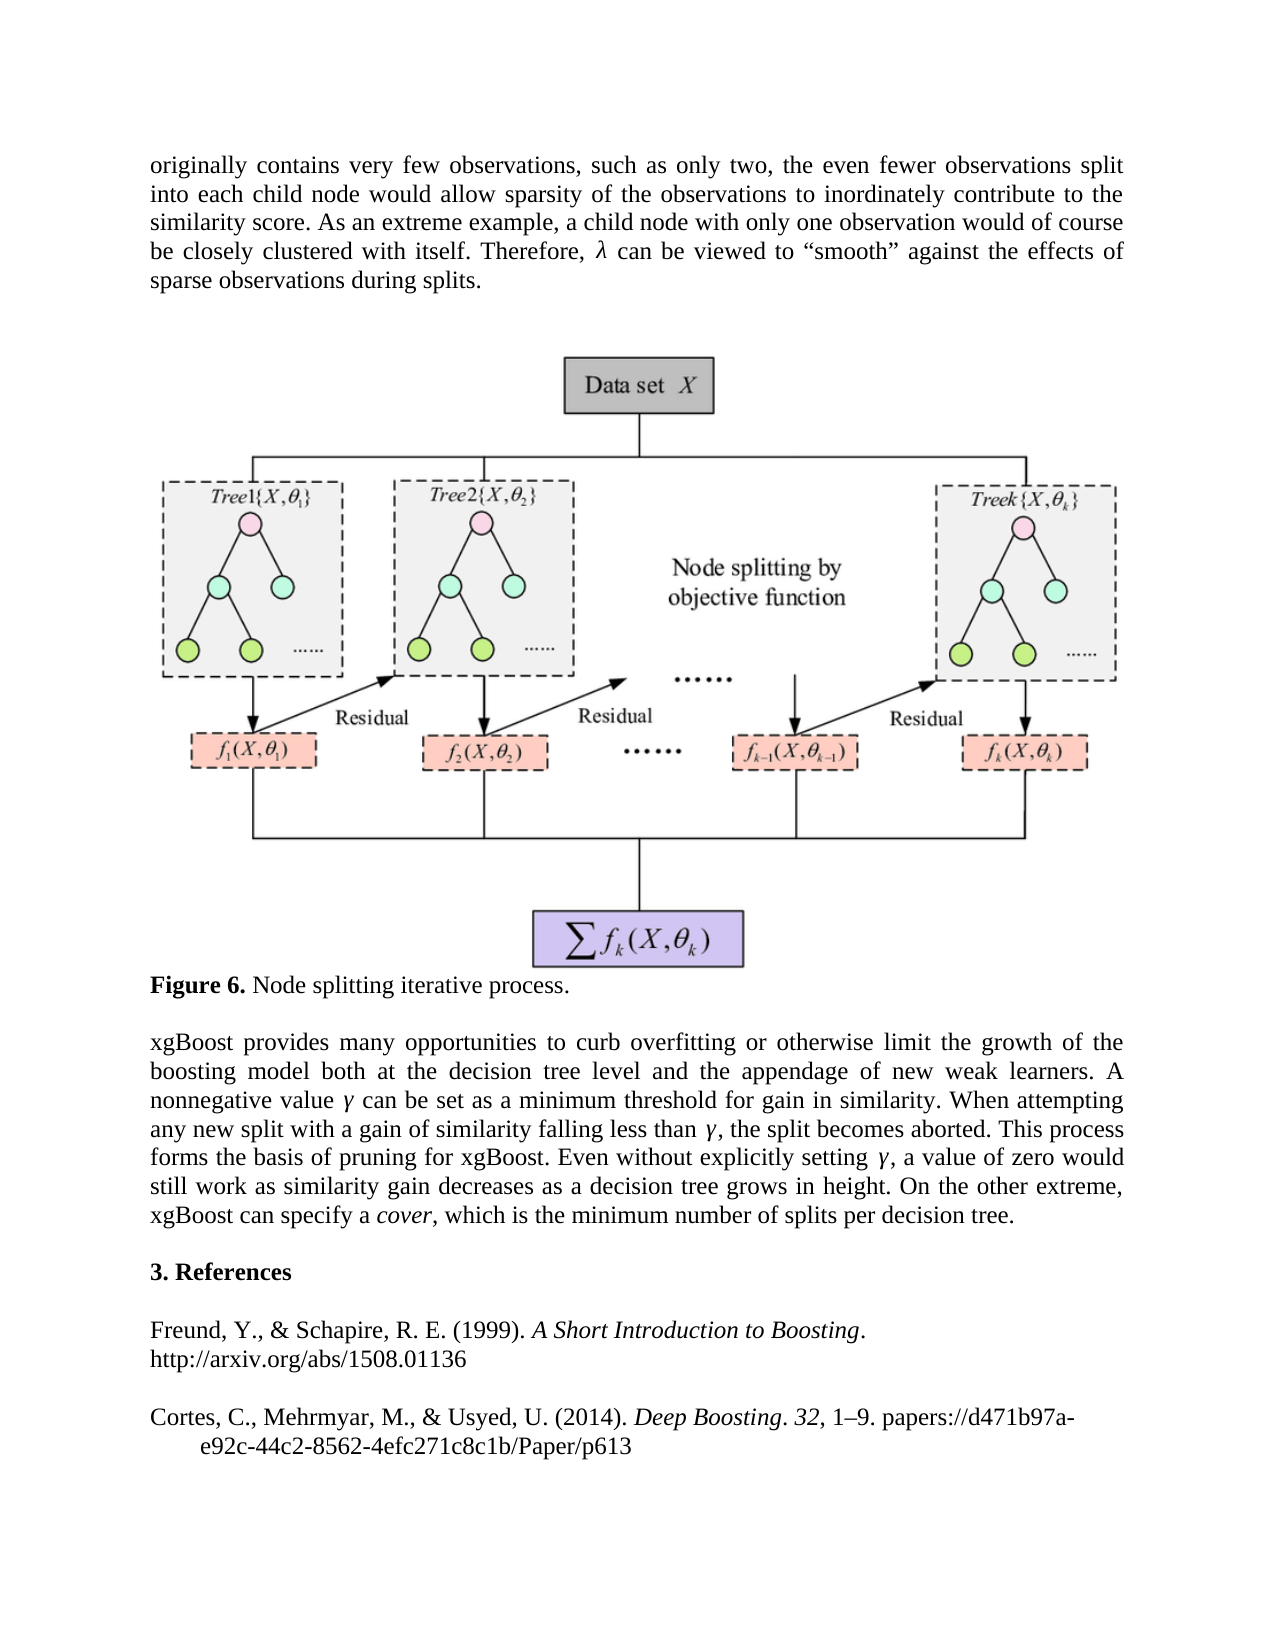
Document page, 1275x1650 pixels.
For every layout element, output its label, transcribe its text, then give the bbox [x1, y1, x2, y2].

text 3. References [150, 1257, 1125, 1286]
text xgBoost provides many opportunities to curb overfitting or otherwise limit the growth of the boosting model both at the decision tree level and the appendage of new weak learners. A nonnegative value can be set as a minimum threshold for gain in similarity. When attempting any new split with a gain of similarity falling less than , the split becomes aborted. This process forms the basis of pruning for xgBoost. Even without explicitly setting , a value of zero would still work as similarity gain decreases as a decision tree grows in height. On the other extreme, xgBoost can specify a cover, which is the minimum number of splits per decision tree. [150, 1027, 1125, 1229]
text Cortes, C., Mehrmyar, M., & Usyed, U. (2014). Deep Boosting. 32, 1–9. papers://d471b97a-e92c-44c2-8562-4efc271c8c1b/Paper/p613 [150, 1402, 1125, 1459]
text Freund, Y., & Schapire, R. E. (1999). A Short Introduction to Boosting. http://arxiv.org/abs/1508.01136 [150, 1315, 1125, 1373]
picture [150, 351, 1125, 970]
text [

▶ _Assignment_
The copy you return must match the records above exactly, minus any images.

▶ _Answer to this exercise_
Document page, 1275x1650 pixels.
For every layout element, output its label, transcribe its text, then give the bbox [x1, y1, x2, y2].

text 3. References [150, 1257, 1125, 1286]
text xgBoost provides many opportunities to curb overfitting or otherwise limit the growth of the boosting model both at the decision tree level and the appendage of new weak learners. A nonnegative value can be set as a minimum threshold for gain in similarity. When attempting any new split with a gain of similarity falling less than , the split becomes aborted. This process forms the basis of pruning for xgBoost. Even without explicitly setting , a value of zero would still work as similarity gain decreases as a decision tree grows in height. On the other extreme, xgBoost can specify a cover, which is the minimum number of splits per decision tree. [150, 1027, 1125, 1229]
text Cortes, C., Mehrmyar, M., & Usyed, U. (2014). Deep Boosting. 32, 1–9. papers://d471b97a-e92c-44c2-8562-4efc271c8c1b/Paper/p613 [150, 1402, 1125, 1459]
text Freund, Y., & Schapire, R. E. (1999). A Short Introduction to Boosting. http://arxiv.org/abs/1508.01136 [150, 1315, 1125, 1373]
picture [150, 351, 1125, 970]
text [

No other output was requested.